» **Records to process**:
==*==
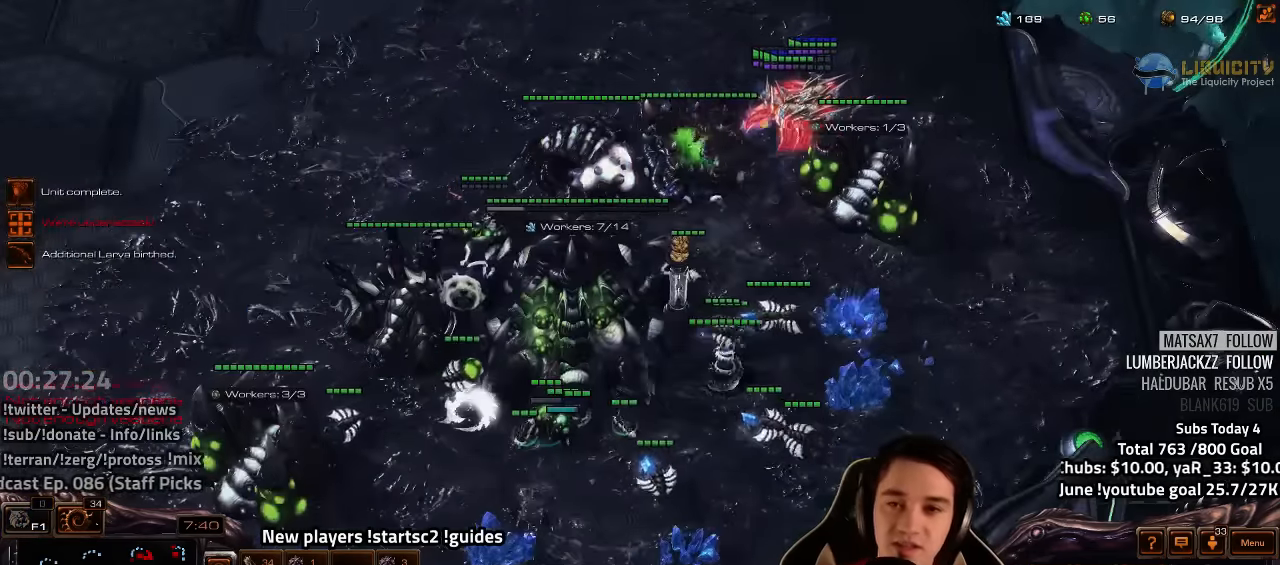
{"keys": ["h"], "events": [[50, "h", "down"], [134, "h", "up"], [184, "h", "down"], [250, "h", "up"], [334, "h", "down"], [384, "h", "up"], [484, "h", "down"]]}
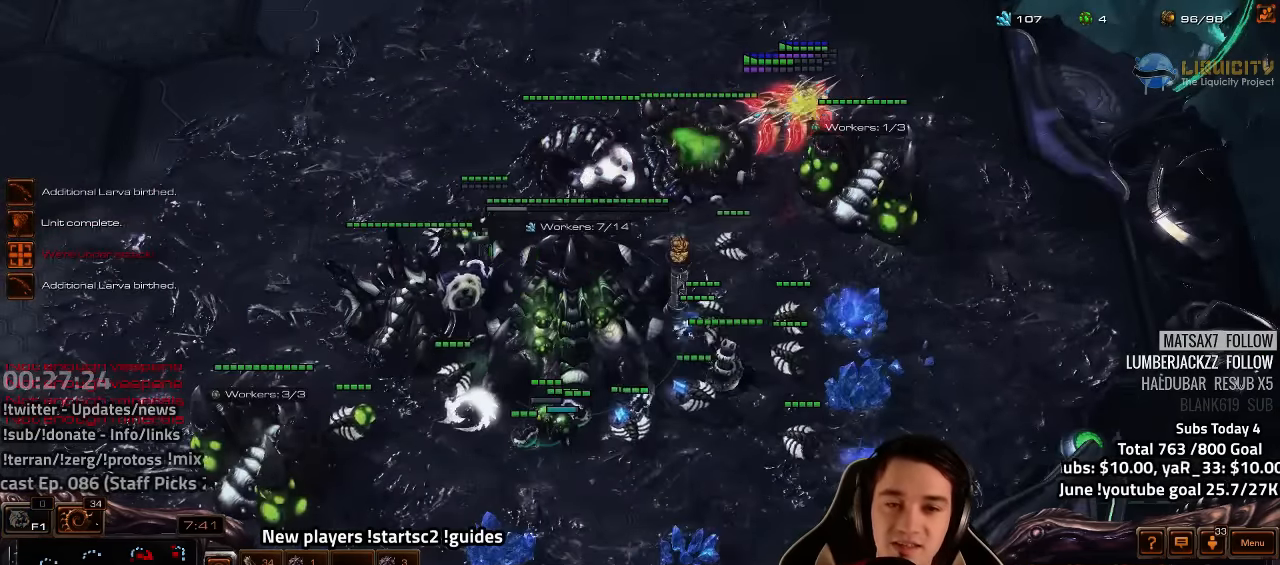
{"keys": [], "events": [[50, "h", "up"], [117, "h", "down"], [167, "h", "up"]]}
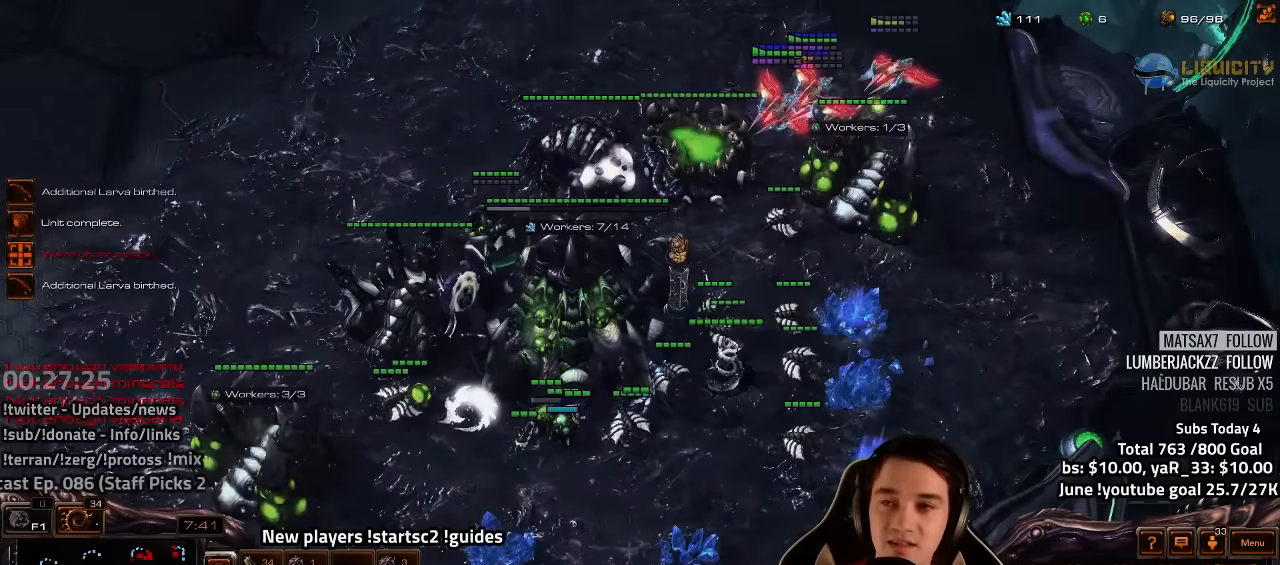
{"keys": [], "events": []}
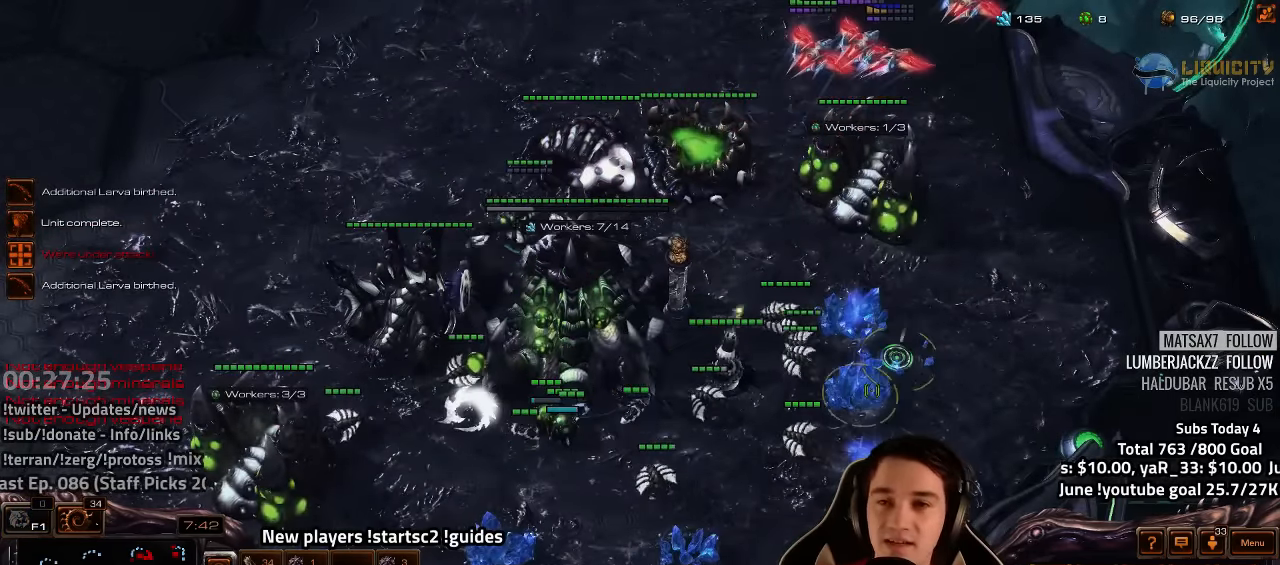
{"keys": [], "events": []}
==*==
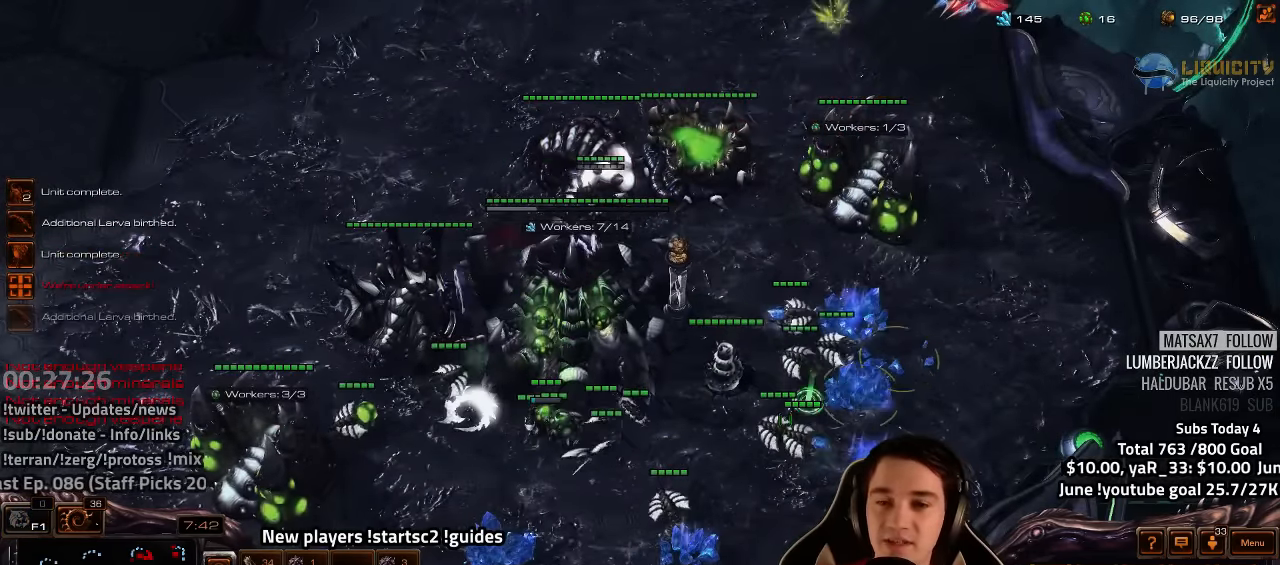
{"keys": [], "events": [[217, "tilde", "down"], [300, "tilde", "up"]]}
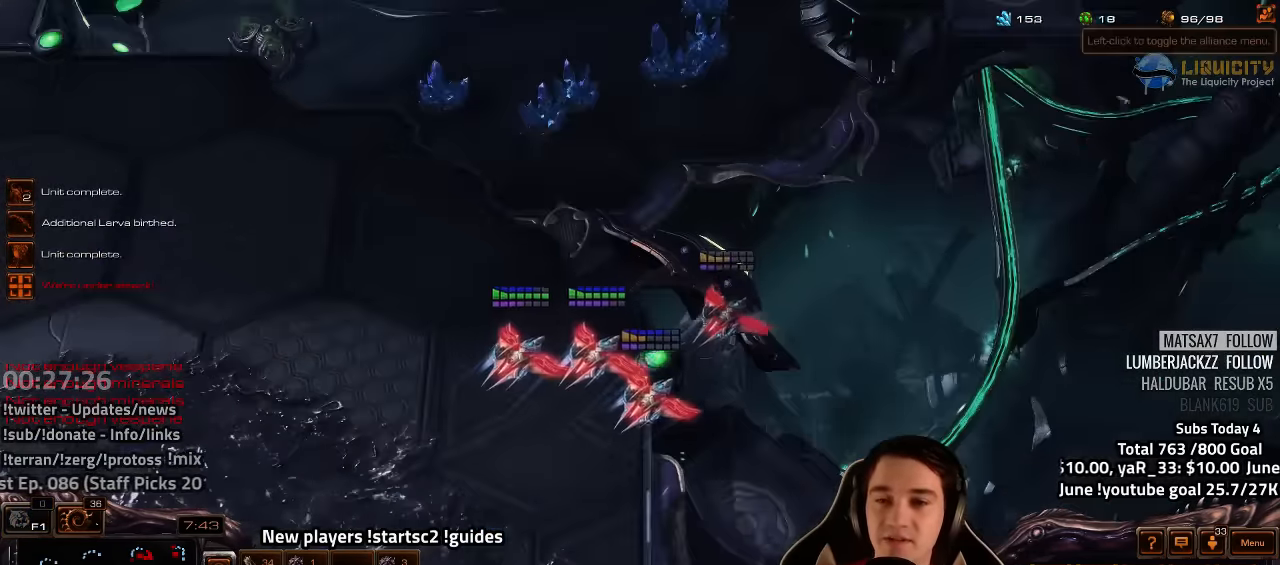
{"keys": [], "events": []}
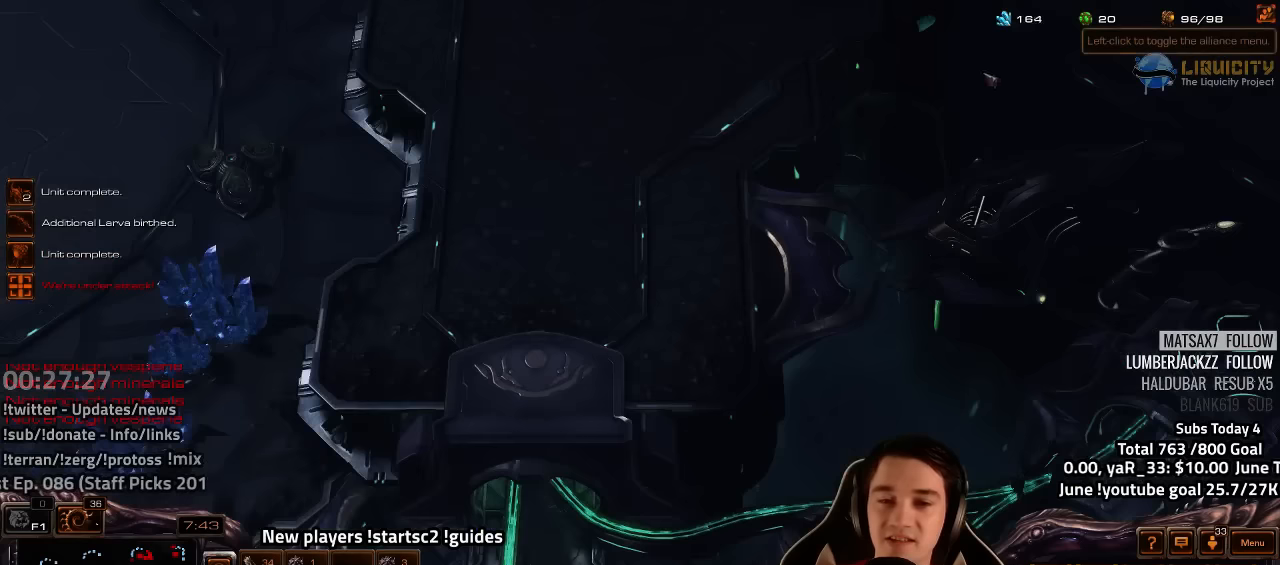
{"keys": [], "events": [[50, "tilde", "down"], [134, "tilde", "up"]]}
==*==
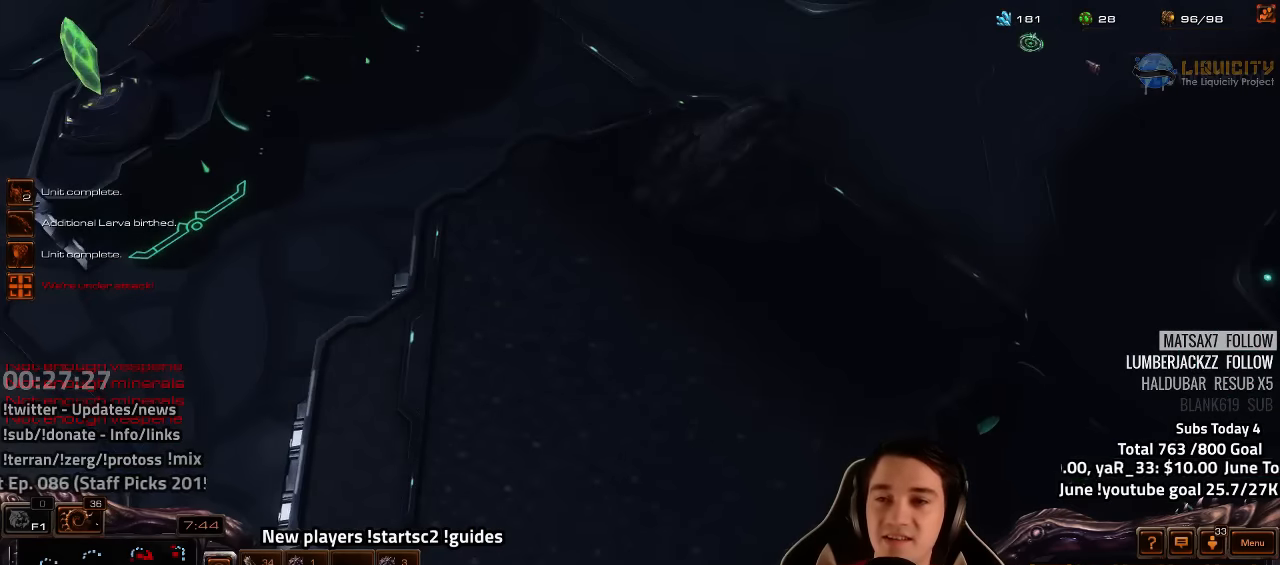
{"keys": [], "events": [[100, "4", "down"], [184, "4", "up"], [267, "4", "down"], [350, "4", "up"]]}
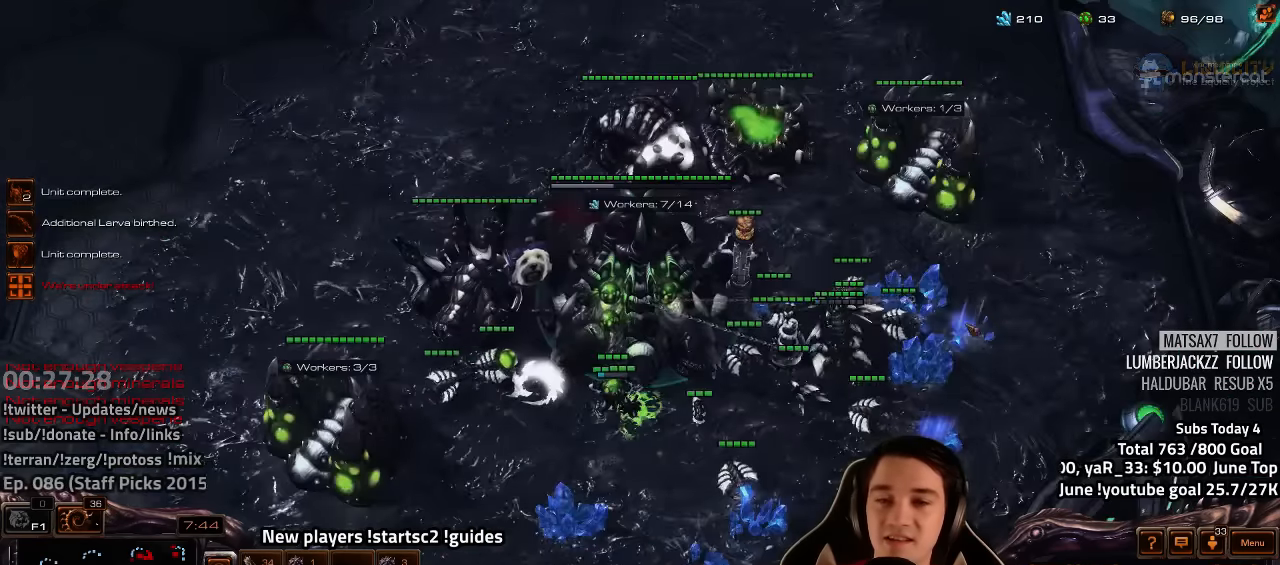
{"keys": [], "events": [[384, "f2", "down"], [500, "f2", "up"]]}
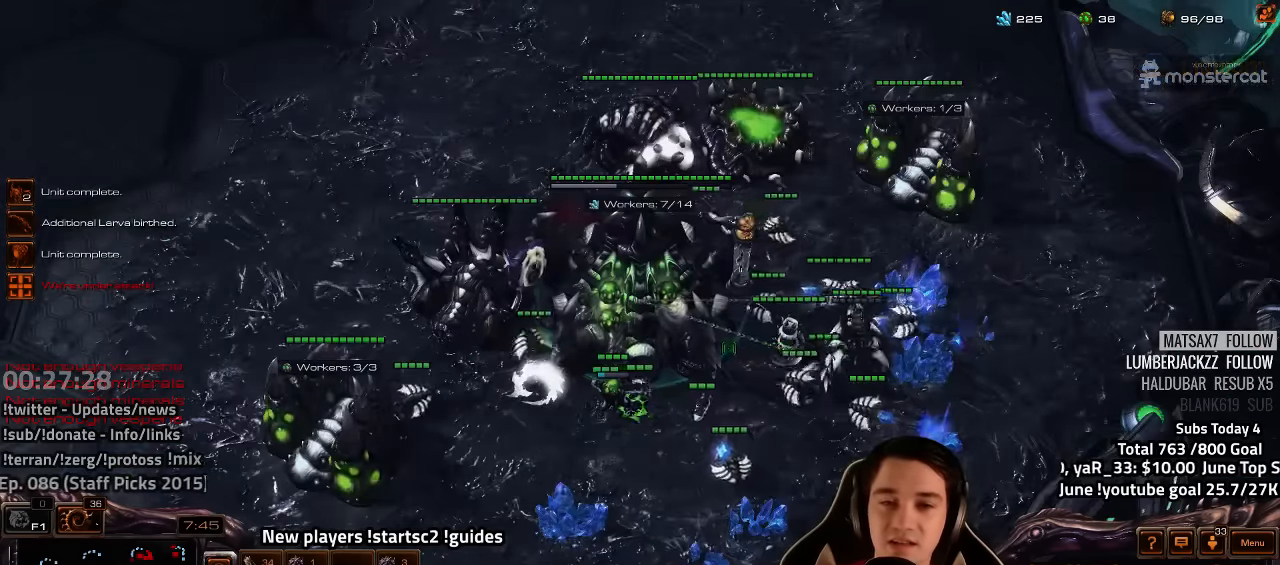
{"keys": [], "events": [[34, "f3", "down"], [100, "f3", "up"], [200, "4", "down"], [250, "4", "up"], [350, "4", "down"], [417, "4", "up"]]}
==*==
In the records above, find every line with the word "tilde" and copy it.

{"keys": [], "events": [[217, "tilde", "down"], [300, "tilde", "up"]]}
{"keys": [], "events": [[50, "tilde", "down"], [134, "tilde", "up"]]}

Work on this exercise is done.